Pro-democracy activists can claim that this provision should be interpreted to mean that Chinese interpretations should only be issued at the invitation of the Hong Kong Court of Final Appeals; as a textual matter it makes no provision for unilateral Chinese intervention. On the other hand, Hong Kong courts clearly have a legal obligation to seek such interpretations in relevant cases. The question then becomes who has the power to decide when a case is relevant and requires Chinese interpretation: the central government or the city? This is not answered by the statutory text, but given the preceding analysis, the Chinese government is probably the winner. Whereas the Ninth Amendment of the American Constitution clearly limits the authority of the federal government to those specifically addressed in the Constitution, the Chinese government is not limited by such negative grants of authority; it is the supreme sovereign that has chosen to empower Hong Kong with limited autonomy and it cannot be presumed to have delegated any more power than expressly declared.
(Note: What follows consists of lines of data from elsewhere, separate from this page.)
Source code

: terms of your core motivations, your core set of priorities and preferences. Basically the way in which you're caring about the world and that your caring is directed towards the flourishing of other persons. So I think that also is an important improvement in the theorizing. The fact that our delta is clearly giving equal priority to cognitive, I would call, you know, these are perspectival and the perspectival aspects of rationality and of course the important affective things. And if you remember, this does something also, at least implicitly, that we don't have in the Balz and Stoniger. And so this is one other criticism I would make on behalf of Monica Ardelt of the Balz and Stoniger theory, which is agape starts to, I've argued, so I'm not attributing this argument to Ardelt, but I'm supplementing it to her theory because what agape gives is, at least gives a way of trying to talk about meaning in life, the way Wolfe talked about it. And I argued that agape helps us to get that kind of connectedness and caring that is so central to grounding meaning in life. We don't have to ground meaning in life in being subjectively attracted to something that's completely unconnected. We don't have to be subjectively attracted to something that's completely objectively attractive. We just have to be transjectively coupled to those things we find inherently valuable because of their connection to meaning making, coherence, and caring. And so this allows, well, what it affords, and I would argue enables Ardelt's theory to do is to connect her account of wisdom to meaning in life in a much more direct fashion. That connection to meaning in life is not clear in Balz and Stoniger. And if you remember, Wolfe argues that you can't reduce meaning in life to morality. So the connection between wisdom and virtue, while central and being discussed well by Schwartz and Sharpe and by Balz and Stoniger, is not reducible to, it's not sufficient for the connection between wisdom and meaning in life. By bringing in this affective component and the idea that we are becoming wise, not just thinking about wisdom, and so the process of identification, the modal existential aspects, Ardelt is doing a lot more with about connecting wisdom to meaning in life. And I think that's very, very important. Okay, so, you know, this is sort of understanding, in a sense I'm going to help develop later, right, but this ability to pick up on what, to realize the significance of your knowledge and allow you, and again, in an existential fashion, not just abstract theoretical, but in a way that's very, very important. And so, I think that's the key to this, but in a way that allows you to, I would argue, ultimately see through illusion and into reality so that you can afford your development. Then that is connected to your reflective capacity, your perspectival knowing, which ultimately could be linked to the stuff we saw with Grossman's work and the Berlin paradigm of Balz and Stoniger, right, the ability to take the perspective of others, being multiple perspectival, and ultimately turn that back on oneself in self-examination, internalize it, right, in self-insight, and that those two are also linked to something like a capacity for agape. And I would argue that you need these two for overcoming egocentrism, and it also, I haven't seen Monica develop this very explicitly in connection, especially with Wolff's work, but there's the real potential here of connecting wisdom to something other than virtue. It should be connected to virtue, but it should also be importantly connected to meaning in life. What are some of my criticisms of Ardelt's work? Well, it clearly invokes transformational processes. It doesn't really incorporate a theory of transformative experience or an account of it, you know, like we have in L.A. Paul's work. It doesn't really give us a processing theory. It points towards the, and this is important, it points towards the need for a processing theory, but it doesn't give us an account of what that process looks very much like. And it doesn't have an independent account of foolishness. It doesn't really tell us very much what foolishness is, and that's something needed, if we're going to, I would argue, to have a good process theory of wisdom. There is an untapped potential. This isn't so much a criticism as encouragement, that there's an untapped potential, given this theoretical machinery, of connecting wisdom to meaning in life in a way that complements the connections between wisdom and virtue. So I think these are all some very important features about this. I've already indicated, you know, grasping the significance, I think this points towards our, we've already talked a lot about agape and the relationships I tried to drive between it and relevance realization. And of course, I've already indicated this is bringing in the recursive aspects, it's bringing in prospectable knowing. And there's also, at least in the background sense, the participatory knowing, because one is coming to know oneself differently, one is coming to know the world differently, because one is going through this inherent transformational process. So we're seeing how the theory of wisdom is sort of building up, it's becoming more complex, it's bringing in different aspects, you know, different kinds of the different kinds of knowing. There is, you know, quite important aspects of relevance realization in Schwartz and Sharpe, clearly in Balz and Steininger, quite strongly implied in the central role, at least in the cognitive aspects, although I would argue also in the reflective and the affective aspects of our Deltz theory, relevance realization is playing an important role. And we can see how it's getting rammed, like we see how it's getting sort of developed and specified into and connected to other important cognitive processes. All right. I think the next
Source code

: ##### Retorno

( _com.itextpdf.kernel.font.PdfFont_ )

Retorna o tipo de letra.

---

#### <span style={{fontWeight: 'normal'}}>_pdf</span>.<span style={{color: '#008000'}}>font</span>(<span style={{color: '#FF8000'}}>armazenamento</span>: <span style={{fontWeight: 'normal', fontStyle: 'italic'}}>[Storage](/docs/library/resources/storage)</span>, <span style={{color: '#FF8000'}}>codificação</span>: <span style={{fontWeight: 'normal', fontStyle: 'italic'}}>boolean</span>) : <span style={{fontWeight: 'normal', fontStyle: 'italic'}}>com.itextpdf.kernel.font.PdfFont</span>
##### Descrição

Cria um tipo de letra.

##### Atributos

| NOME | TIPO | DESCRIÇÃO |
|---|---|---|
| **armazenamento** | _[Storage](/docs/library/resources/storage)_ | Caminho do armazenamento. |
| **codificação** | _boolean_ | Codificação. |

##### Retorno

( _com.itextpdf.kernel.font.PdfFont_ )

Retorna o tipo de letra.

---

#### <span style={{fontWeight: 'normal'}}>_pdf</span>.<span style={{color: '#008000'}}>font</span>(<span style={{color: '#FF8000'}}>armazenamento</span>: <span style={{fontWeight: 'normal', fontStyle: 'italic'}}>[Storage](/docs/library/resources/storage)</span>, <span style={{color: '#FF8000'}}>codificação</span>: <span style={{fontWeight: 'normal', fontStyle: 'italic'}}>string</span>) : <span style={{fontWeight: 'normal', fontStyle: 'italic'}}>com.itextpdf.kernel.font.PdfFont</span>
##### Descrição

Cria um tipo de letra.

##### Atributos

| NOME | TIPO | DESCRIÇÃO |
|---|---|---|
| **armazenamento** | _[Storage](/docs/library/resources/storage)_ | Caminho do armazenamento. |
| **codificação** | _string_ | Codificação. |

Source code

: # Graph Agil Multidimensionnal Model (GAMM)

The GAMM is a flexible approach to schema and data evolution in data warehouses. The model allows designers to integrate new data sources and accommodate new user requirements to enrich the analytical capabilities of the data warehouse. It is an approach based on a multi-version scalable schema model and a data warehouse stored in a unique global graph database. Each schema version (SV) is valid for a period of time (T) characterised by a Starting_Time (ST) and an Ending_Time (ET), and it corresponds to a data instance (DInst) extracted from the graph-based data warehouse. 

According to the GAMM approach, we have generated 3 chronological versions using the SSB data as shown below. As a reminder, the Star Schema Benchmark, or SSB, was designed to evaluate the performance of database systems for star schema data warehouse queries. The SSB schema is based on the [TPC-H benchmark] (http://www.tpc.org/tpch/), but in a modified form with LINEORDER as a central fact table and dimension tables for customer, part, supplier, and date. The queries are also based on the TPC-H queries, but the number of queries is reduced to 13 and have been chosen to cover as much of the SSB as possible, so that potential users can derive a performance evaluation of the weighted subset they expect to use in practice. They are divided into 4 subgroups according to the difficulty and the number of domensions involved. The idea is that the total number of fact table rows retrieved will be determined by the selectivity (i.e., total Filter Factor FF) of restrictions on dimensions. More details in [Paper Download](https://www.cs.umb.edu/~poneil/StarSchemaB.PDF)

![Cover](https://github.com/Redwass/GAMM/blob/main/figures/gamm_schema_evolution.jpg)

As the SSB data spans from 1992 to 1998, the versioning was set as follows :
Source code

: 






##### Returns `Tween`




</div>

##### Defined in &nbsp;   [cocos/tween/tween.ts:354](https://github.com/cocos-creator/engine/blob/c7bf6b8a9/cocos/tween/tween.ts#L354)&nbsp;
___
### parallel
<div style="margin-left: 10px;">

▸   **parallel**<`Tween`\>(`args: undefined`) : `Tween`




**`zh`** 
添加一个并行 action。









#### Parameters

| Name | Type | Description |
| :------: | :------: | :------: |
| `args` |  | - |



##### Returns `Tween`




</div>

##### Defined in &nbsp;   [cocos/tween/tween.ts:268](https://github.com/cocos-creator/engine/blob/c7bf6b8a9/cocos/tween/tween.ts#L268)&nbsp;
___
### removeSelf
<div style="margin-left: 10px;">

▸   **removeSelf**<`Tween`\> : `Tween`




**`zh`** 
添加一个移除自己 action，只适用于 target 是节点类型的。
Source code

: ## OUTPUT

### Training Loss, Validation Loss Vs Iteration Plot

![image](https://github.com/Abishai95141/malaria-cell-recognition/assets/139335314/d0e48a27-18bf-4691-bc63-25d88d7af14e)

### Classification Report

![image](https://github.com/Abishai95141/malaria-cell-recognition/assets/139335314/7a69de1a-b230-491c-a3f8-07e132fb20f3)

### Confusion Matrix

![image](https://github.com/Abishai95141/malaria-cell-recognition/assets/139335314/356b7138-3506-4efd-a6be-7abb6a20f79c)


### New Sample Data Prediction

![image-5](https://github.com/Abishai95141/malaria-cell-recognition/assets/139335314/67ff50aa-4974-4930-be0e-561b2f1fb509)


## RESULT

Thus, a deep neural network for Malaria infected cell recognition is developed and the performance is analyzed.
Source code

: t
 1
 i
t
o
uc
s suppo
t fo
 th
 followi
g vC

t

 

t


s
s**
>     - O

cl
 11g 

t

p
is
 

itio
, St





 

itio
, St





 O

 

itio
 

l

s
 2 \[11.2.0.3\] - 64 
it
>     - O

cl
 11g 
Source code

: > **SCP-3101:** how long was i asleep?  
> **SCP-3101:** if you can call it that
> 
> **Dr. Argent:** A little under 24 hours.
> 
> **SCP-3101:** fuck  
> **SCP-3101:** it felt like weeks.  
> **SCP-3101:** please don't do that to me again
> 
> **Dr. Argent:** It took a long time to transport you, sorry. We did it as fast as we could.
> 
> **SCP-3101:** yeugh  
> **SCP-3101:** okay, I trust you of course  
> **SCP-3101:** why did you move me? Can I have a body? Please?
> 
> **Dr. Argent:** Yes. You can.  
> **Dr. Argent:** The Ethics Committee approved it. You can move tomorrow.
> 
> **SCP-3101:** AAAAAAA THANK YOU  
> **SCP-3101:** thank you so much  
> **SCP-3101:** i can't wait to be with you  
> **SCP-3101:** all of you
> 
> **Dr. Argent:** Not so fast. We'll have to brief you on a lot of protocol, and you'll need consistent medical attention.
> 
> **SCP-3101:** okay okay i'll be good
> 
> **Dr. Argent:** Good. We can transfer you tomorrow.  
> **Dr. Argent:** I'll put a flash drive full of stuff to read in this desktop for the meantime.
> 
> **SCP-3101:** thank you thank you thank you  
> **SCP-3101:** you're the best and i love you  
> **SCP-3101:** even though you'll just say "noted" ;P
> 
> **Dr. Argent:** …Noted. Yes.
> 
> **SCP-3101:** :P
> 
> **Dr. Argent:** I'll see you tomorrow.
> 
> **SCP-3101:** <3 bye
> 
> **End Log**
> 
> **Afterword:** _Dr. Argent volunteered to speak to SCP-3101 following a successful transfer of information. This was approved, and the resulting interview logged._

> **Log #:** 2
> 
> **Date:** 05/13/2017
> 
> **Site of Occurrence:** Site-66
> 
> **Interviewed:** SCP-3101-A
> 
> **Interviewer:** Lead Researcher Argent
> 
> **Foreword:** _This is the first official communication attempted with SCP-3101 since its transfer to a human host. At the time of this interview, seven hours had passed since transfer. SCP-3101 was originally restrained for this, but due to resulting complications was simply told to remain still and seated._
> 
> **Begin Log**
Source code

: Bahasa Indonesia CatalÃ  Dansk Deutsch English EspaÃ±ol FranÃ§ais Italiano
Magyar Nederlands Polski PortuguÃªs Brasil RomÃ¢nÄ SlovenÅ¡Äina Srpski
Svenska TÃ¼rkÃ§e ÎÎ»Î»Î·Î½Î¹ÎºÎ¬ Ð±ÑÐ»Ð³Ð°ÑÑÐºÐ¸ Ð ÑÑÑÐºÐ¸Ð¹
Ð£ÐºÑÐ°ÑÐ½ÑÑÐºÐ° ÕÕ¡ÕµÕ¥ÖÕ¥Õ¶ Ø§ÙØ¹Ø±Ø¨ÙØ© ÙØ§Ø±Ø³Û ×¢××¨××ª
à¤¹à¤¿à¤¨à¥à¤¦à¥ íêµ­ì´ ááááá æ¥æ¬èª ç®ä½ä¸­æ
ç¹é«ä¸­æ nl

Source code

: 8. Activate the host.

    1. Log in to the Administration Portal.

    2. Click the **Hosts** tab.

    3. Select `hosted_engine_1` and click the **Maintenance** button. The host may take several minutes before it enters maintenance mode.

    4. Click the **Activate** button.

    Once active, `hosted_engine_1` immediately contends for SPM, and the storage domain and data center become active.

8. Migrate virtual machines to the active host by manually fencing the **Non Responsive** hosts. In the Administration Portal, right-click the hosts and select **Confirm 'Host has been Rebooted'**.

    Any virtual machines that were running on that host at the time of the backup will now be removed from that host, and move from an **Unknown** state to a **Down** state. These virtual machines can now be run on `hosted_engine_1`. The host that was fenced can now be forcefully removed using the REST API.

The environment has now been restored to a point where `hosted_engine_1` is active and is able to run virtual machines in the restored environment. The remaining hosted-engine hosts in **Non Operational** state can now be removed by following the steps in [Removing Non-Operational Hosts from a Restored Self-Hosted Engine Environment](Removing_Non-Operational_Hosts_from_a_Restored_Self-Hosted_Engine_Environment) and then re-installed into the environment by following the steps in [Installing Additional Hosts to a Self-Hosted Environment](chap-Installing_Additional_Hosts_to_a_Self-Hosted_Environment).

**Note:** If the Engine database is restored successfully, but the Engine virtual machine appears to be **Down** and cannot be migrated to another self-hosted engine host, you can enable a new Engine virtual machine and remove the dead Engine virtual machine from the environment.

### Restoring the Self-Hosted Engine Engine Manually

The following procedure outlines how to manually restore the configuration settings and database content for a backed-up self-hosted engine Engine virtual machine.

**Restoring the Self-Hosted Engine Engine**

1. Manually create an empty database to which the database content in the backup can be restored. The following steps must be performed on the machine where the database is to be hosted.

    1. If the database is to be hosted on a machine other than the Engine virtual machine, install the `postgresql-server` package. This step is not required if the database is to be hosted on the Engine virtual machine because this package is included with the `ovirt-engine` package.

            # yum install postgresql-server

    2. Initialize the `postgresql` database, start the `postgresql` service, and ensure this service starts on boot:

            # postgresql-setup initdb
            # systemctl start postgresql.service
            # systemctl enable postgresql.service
It may very well be that by unilaterally issuing interpretations that bound Hong Kong courts to block the appointment of the two pro-democracy legislators, China abused that discretion in deciding whether Hong Kong was obligated to seek the interpretation. However as a purely legal matter, Hong Kong cannot claim an absolute right to contradict the will of the Chinese government because it possesses no independent sovereignty, and any guarantees of autonomy are subject to final interpretation by the Chinese government.